Stade, Kassel (epd). Angesichts der tödlichen Gewalttat in Stade unterstreicht der Soziologe Dirk Pörschmann die Bedeutung von kirchlichen Räumen und Ritualen für gemeinsames Trauern nach Katastrophen. Kirchen verfügten über eine historisch gewachsene Ritual-Kompetenz und Glaubwürdigkeit, sagte der Trauer-Experte dem Evangelischen Pressedienst (epd). „Als soziale Wesen ist es für Menschen wichtig, in einer solchen Ausnahmesituation nicht allein zu sein und kollektiv trauern zu können.“ Pörschmann leitet das Museum für Sepulkralkultur in Kassel, das sich mit Tod und Trauer beschäftigt.
Menschen stehen zusammen
„Der Tod ist die brutalstmögliche Erschütterung, die wir im Leben erfahren“, sagte Pörschmann. Diese Erfahrung löse ein Gefühl der Hilflosigkeit und Ohnmacht aus. „Kollektiv zu trauern, zu sehen, dass meine Mitmenschen, sogar die, die ich nicht kenne, mit mir fühlen, hilft dabei, ein Stück aus dieser Ohnmacht herauszutreten.“
Dass Trauer- und Gedenkzeremonien häufig in Kirchen stattfinden, sei der tiefen Verwurzelung der Menschen in kirchlichen Ritualen geschuldet. „Das ist seit 2.000 Jahren eine anthropologische Konstante“, sagte der Kunsthistoriker und Soziologe.
Innere Räume öffnen
In Trauer- und Gedenkgottesdiensten gelingt es Pörschmann zufolge, „innere Räume zu öffnen“. Das liege auch an der Qualifikation und dem Glauben von Pastoren und Seelsorgern. „Sie überwinden die Sprachlosigkeit, die wir alle in diesen Momenten empfinden.“
Zwar wüssten auch Pastoren, dass es keine Worte gibt, die das Unfassbare greifen und trösten könnten. „Der Wortlaut ist auch gar nicht entscheidend, aber die Kirchenvertreter sind für die Menschen in diesen Momenten authentisch, sie vertrauen ihnen und ihrer Autorität.“
Der Mensch sei ein trostsuchendes Wesen, sagte Pörschmann in Anlehnung an den Philosophen Georg Simmel (1858 - 1918).

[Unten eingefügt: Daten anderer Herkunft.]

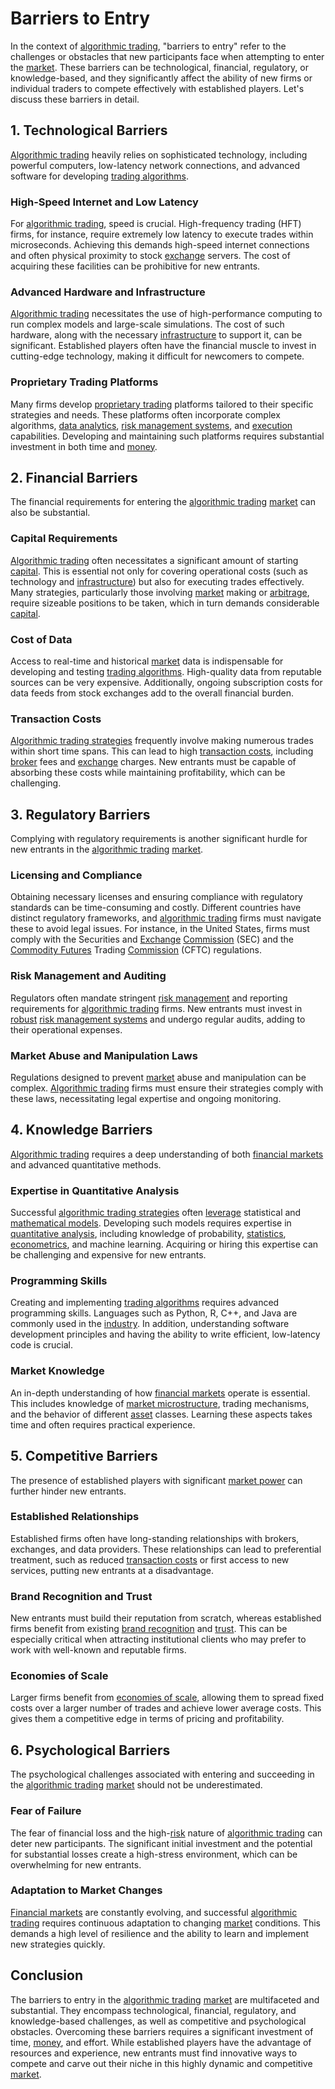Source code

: # Barriers to Entry

In the context of [algorithmic trading](../a/accountability.md), "barriers to entry" refer to the challenges or obstacles that new participants face when attempting to enter the [market](../m/market.md). These barriers can be technological, financial, regulatory, or knowledge-based, and they significantly affect the ability of new firms or individual traders to compete effectively with established players. Let's discuss these barriers in detail.

## 1. Technological Barriers

[Algorithmic trading](../a/accountability.md) heavily relies on sophisticated technology, including powerful computers, low-latency network connections, and advanced software for developing [trading algorithms](../t/trading_algorithms.md).

### High-Speed Internet and Low Latency

For [algorithmic trading](../a/accountability.md), speed is crucial. High-frequency trading (HFT) firms, for instance, require extremely low latency to execute trades within microseconds. Achieving this demands high-speed internet connections and often physical proximity to stock [exchange](../e/exchange.md) servers. The cost of acquiring these facilities can be prohibitive for new entrants.

### Advanced Hardware and Infrastructure

[Algorithmic trading](../a/accountability.md) necessitates the use of high-performance computing to run complex models and large-scale simulations. The cost of such hardware, along with the necessary [infrastructure](../i/infrastructure.md) to support it, can be significant. Established players often have the financial muscle to invest in cutting-edge technology, making it difficult for newcomers to compete.

### Proprietary Trading Platforms

Many firms develop [proprietary trading](../p/proprietary_trading.md) platforms tailored to their specific strategies and needs. These platforms often incorporate complex algorithms, [data analytics](../d/data_analytics.md), [risk management systems](../r/risk_management_systems.md), and [execution](../e/execution.md) capabilities. Developing and maintaining such platforms requires substantial investment in both time and [money](../m/money.md).

## 2. Financial Barriers

The financial requirements for entering the [algorithmic trading](../a/accountability.md) [market](../m/market.md) can also be substantial.

### Capital Requirements

[Algorithmic trading](../a/accountability.md) often necessitates a significant amount of starting [capital](../c/capital.md). This is essential not only for covering operational costs (such as technology and [infrastructure](../i/infrastructure.md)) but also for executing trades effectively. Many strategies, particularly those involving [market](../m/market.md) making or [arbitrage](../a/arbitrage.md), require sizeable positions to be taken, which in turn demands considerable [capital](../c/capital.md).

### Cost of Data

Access to real-time and historical [market](../m/market.md) data is indispensable for developing and testing [trading algorithms](../t/trading_algorithms.md). High-quality data from reputable sources can be very expensive. Additionally, ongoing subscription costs for data feeds from stock exchanges add to the overall financial burden.

### Transaction Costs

[Algorithmic trading strategies](../a/algorithmic_trading_strategies.md) frequently involve making numerous trades within short time spans. This can lead to high [transaction costs](../t/transaction_costs.md), including [broker](../b/broker.md) fees and [exchange](../e/exchange.md) charges. New entrants must be capable of absorbing these costs while maintaining profitability, which can be challenging.

## 3. Regulatory Barriers

Complying with regulatory requirements is another significant hurdle for new entrants in the [algorithmic trading](../a/accountability.md) [market](../m/market.md).

### Licensing and Compliance

Obtaining necessary licenses and ensuring compliance with regulatory standards can be time-consuming and costly. Different countries have distinct regulatory frameworks, and [algorithmic trading](../a/accountability.md) firms must navigate these to avoid legal issues. For instance, in the United States, firms must comply with the Securities and [Exchange](../e/exchange.md) [Commission](../c/commission.md) (SEC) and the [Commodity Futures](../c/commodity_futures.md) Trading [Commission](../c/commission.md) (CFTC) regulations.

### Risk Management and Auditing

Regulators often mandate stringent [risk management](../r/risk_management.md) and reporting requirements for [algorithmic trading](../a/accountability.md) firms. New entrants must invest in [robust](../r/robust.md) [risk management systems](../r/risk_management_systems.md) and undergo regular audits, adding to their operational expenses.

### Market Abuse and Manipulation Laws

Regulations designed to prevent [market](../m/market.md) abuse and manipulation can be complex. [Algorithmic trading](../a/accountability.md) firms must ensure their strategies comply with these laws, necessitating legal expertise and ongoing monitoring.

## 4. Knowledge Barriers

[Algorithmic trading](../a/accountability.md) requires a deep understanding of both [financial markets](../f/financial_market.md) and advanced quantitative methods.

### Expertise in Quantitative Analysis

Successful [algorithmic trading strategies](../a/algorithmic_trading_strategies.md) often [leverage](../l/leverage.md) statistical and [mathematical models](../m/mathematical_models_in_trading.md). Developing such models requires expertise in [quantitative analysis](../q/quantitative_analysis.md), including knowledge of probability, [statistics](../s/statistics.md), [econometrics](../e/econometrics_in_trading.md), and machine learning. Acquiring or hiring this expertise can be challenging and expensive for new entrants.

### Programming Skills

Creating and implementing [trading algorithms](../t/trading_algorithms.md) requires advanced programming skills. Languages such as Python, R, C++, and Java are commonly used in the [industry](../i/industry.md). In addition, understanding software development principles and having the ability to write efficient, low-latency code is crucial.

### Market Knowledge

An in-depth understanding of how [financial markets](../f/financial_market.md) operate is essential. This includes knowledge of [market microstructure](../m/market_microstructure.md), trading mechanisms, and the behavior of different [asset](../a/asset.md) classes. Learning these aspects takes time and often requires practical experience.

## 5. Competitive Barriers

The presence of established players with significant [market power](../m/market_power.md) can further hinder new entrants.

### Established Relationships

Established firms often have long-standing relationships with brokers, exchanges, and data providers. These relationships can lead to preferential treatment, such as reduced [transaction costs](../t/transaction_costs.md) or first access to new services, putting new entrants at a disadvantage.

### Brand Recognition and Trust

New entrants must build their reputation from scratch, whereas established firms benefit from existing [brand recognition](../b/brand_recognition.md) and [trust](../t/trust.md). This can be especially critical when attracting institutional clients who may prefer to work with well-known and reputable firms.

### Economies of Scale

Larger firms benefit from [economies of scale](../e/economies_of_scale.md), allowing them to spread fixed costs over a larger number of trades and achieve lower average costs. This gives them a competitive edge in terms of pricing and profitability.

## 6. Psychological Barriers

The psychological challenges associated with entering and succeeding in the [algorithmic trading](../a/accountability.md) [market](../m/market.md) should not be underestimated.

### Fear of Failure

The fear of financial loss and the high-[risk](../r/risk.md) nature of [algorithmic trading](../a/accountability.md) can deter new participants. The significant initial investment and the potential for substantial losses create a high-stress environment, which can be overwhelming for new entrants.

### Adaptation to Market Changes

[Financial markets](../f/financial_market.md) are constantly evolving, and successful [algorithmic trading](../a/accountability.md) requires continuous adaptation to changing [market](../m/market.md) conditions. This demands a high level of resilience and the ability to learn and implement new strategies quickly.

## Conclusion

The barriers to entry in the [algorithmic trading](../a/accountability.md) [market](../m/market.md) are multifaceted and substantial. They encompass technological, financial, regulatory, and knowledge-based challenges, as well as competitive and psychological obstacles. Overcoming these barriers requires a significant investment of time, [money](../m/money.md), and effort. While established players have the advantage of resources and experience, new entrants must find innovative ways to compete and carve out their niche in this highly dynamic and competitive [market](../m/market.md).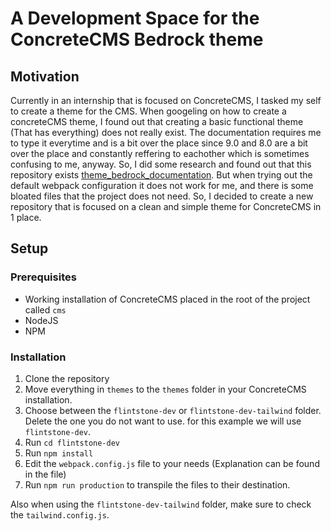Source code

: # A Development Space for the ConcreteCMS Bedrock theme

## Motivation

Currently in an internship that is focused on ConcreteCMS, I tasked my self to create a theme for the CMS. When googeling on how to create a concreteCMS theme, I found out that creating a basic functional theme (That has everything) does not really exist. The documentation requires me to type it everytime and is a bit over the place since 9.0 and 8.0 are a bit over the place and constantly reffering to eachother which is sometimes confusing to me, anyway. So, I did some research and found out that this repository exists [theme_bedrock_documentation](https://github.com/concretecms/theme_bedrock_documentation/tree/main). But when trying out the default webpack configuration it does not work for me, and there is some bloated files that the project does not need. So, I decided to create a new repository that is focused on a clean and simple theme for ConcreteCMS in 1 place.

## Setup

### Prerequisites

- Working installation of ConcreteCMS placed in the root of the project called `cms`
- NodeJS
- NPM

### Installation

1. Clone the repository
1. Move everything in `themes` to the `themes` folder in your ConcreteCMS installation.
1. Choose between the `flintstone-dev` or `flintstone-dev-tailwind` folder. Delete the one you do not want to use. for this example we will use `flintstone-dev`.
1. Run `cd flintstone-dev`
1. Run `npm install`
1. Edit the `webpack.config.js` file to your needs (Explanation can be found in the file)
1. Run `npm run production` to transpile the files to their destination.

Also when using the `flintstone-dev-tailwind` folder, make sure to check the `tailwind.config.js`.
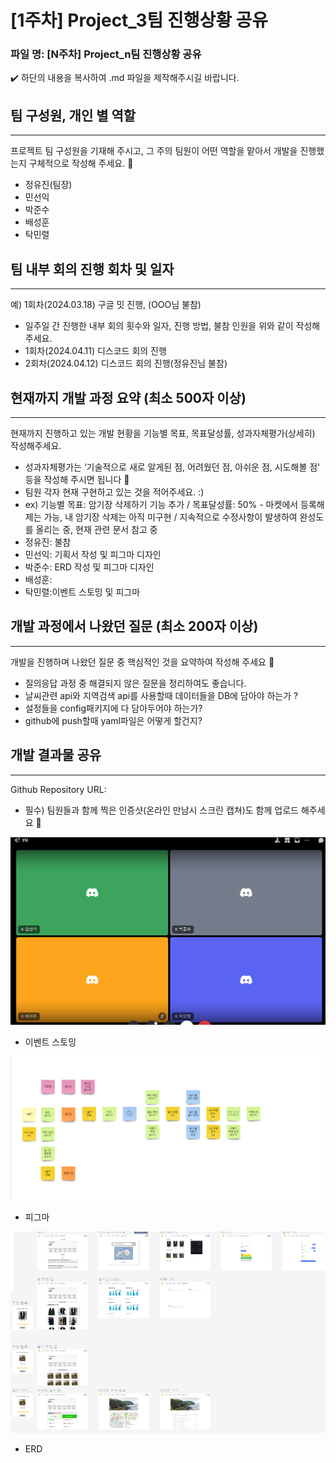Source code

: # [1주차] Project_3팀 진행상황 공유

### 파일 명: [N주차] Project_n팀 진행상황 공유

<aside>
✔️ 하단의 내용을 복사하여 .md 파일을 제작해주시길 바랍니다.

</aside>

## 팀 구성원, 개인 별 역할

---

프로젝트 팀 구성원을 기재해 주시고, 그 주의 팀원이 어떤 역할을 맡아서 개발을 진행했는지 구체적으로 작성해 주세요. 🙂 

- 정유진(팀장)
- 민선익
- 박준수
- 배성훈
- 탁민렬

## 팀 내부 회의 진행 회차 및 일자

---

예) 1회차(2024.03.18) 구글 밋 진행, (OOO님 불참)

- 일주일 간 진행한 내부 회의 횟수와 일자, 진행 방법, 불참 인원을 위와 같이 작성해 주세요.
- 1회차(2024.04.11) 디스코드 회의 진행
- 2회차(2024.04.12) 디스코드 회의 진행(정유진님 불참)

## 현재까지 개발 과정 요약 (최소 500자 이상)

---

현재까지 진행하고 있는 개발 현황을 기능별 목표, 목표달성률, 성과자체평가(상세히) 작성해주세요.

- 성과자체평가는 ‘기술적으로 새로 알게된 점, 어려웠던 점, 아쉬운 점, 시도해볼 점' 등을 작성해 주시면 됩니다 🙂
- 팀원 각자 현재 구현하고 있는 것을 적어주세요. :)
- ex) 기능별 목표: 암기장 삭제하기 기능 추가 / 목표달성률: 50% - 마켓에서 등록해제는 가능, 내 암기장 삭제는 아직 미구현 / 지속적으로 수정사항이 발생하여 완성도를 올리는 중, 현재 관련 문서 참고 중
- 정유진: 불참
- 민선익: 기획서 작성 및 피그마 디자인
- 박준수: ERD 작성 및 피그마 디자인
- 배성훈:
- 탁민렬:이벤트 스토밍 및 피그마

## 개발 과정에서 나왔던 질문 (최소 200자 이상)

---

개발을 진행하며 나왔던 질문 중 핵심적인 것을 요약하여 작성해 주세요 🙂

- 질의응답 과정 중 해결되지 않은 질문을 정리하여도 좋습니다.
- 날씨관련 api와 지역검색 api를 사용할때 데이터들을 DB에 담아야 하는가 ?
- 설정들을 config패키지에 다 담아두어야 하는가?
- github에 push할때 yaml파일은 어떻게 할건지?

## 개발 결과물 공유

---

Github Repository URL: 

- 필수) 팀원들과 함께 찍은 인증샷(온라인 만남시 스크린 캡쳐)도 함께 업로드 해주세요 🙂

![Untitled](%5B1%E1%84%8C%E1%85%AE%E1%84%8E%E1%85%A1%5D%20Project_3%E1%84%90%E1%85%B5%E1%86%B7%20%E1%84%8C%E1%85%B5%E1%86%AB%E1%84%92%E1%85%A2%E1%86%BC%E1%84%89%E1%85%A1%E1%86%BC%E1%84%92%E1%85%AA%E1%86%BC%20%E1%84%80%E1%85%A9%E1%86%BC%E1%84%8B%E1%85%B2%20ba5226685ea84f8aa2b5d893649bd536/Untitled.png)

- 이벤트 스토밍

![Untitled](%5B1%E1%84%8C%E1%85%AE%E1%84%8E%E1%85%A1%5D%20Project_3%E1%84%90%E1%85%B5%E1%86%B7%20%E1%84%8C%E1%85%B5%E1%86%AB%E1%84%92%E1%85%A2%E1%86%BC%E1%84%89%E1%85%A1%E1%86%BC%E1%84%92%E1%85%AA%E1%86%BC%20%E1%84%80%E1%85%A9%E1%86%BC%E1%84%8B%E1%85%B2%20ba5226685ea84f8aa2b5d893649bd536/Untitled%201.png)

- 피그마

![Untitled](%5B1%E1%84%8C%E1%85%AE%E1%84%8E%E1%85%A1%5D%20Project_3%E1%84%90%E1%85%B5%E1%86%B7%20%E1%84%8C%E1%85%B5%E1%86%AB%E1%84%92%E1%85%A2%E1%86%BC%E1%84%89%E1%85%A1%E1%86%BC%E1%84%92%E1%85%AA%E1%86%BC%20%E1%84%80%E1%85%A9%E1%86%BC%E1%84%8B%E1%85%B2%20ba5226685ea84f8aa2b5d893649bd536/Untitled%202.png)

- ERD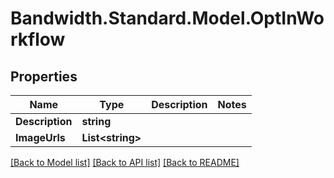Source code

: # Bandwidth.Standard.Model.OptInWorkflow

## Properties

Name | Type | Description | Notes
------------ | ------------- | ------------- | -------------
**Description** | **string** |  | 
**ImageUrls** | **List&lt;string&gt;** |  | 

[[Back to Model list]](../README.md#documentation-for-models) [[Back to API list]](../README.md#documentation-for-api-endpoints) [[Back to README]](../README.md)

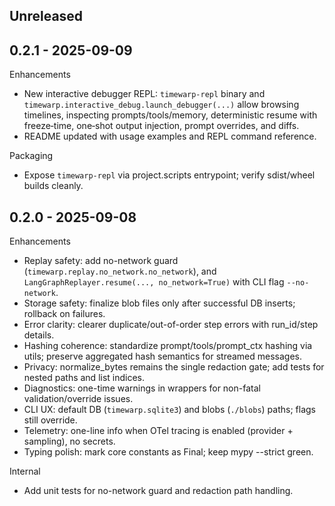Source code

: ## Unreleased

## 0.2.1 - 2025-09-09

Enhancements
- New interactive debugger REPL: `timewarp-repl` binary and `timewarp.interactive_debug.launch_debugger(...)` allow browsing timelines, inspecting prompts/tools/memory, deterministic resume with freeze‑time, one‑shot output injection, prompt overrides, and diffs.
- README updated with usage examples and REPL command reference.

Packaging
- Expose `timewarp-repl` via project.scripts entrypoint; verify sdist/wheel builds cleanly.

## 0.2.0 - 2025-09-08

Enhancements
- Replay safety: add no-network guard (`timewarp.replay.no_network.no_network`), and `LangGraphReplayer.resume(..., no_network=True)` with CLI flag `--no-network`.
- Storage safety: finalize blob files only after successful DB inserts; rollback on failures.
- Error clarity: clearer duplicate/out-of-order step errors with run_id/step details.
- Hashing coherence: standardize prompt/tools/prompt_ctx hashing via utils; preserve aggregated hash semantics for streamed messages.
- Privacy: normalize_bytes remains the single redaction gate; add tests for nested paths and list indices.
- Diagnostics: one-time warnings in wrappers for non-fatal validation/override issues.
- CLI UX: default DB (`timewarp.sqlite3`) and blobs (`./blobs`) paths; flags still override.
- Telemetry: one-line info when OTel tracing is enabled (provider + sampling), no secrets.
- Typing polish: mark core constants as Final; keep mypy --strict green.

Internal
- Add unit tests for no-network guard and redaction path handling.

Dieser habe beschrieben, dass man das Leiden, das durch den Tod und Verlust eines Menschen entstehe, an sich nicht ändern könne. Doch der Mensch sei in dieser Situation zusätzlich damit belastet, „am Leiden zu leiden“. An dieser Stelle könne Trost ansetzen - „durch Umarmungen, Natur, Musik oder Religion.“
Sich als fühlender Mitmensch zeigen
Die Gewalttat in Stade zeigt laut Pörschmann, wie wichtig es sei, dass sich die Menschen Trauernden gegenüber mitfühlend zeigten. Nicht nur bei solchen Taten, sondern auch im Kleinen, wenn der Nachbar stirbt, die Kollegin trauert. „Seien sie da, zeigen Sie, dass sie den Verlust wahrnehmen - das sind kleine Zeichen, die einen großen Unterschied machen.“
Am Montag waren nach Polizeiangaben in einem Mutter-Kind-Heim in Stade sechs Menschen getötet worden. Ein 45-jähriger Tatverdächtiger sitzt in Untersuchungshaft; die Staatsanwaltschaft wirft ihm sechsfachen Mord vor. Bei den Getöteten handelte es sich der Polizei zufolge um vier Frauen und zwei Männer aus der Jugendhilfe. In der evangelischen St.-Wilhadi-Kirche in Stade und der evangelischen Marktkirche in Hannover kamen bei Andachten in Reaktion auf die Tat insgesamt rund 1.400 Menschen zusammen, um gemeinsam zu trauern.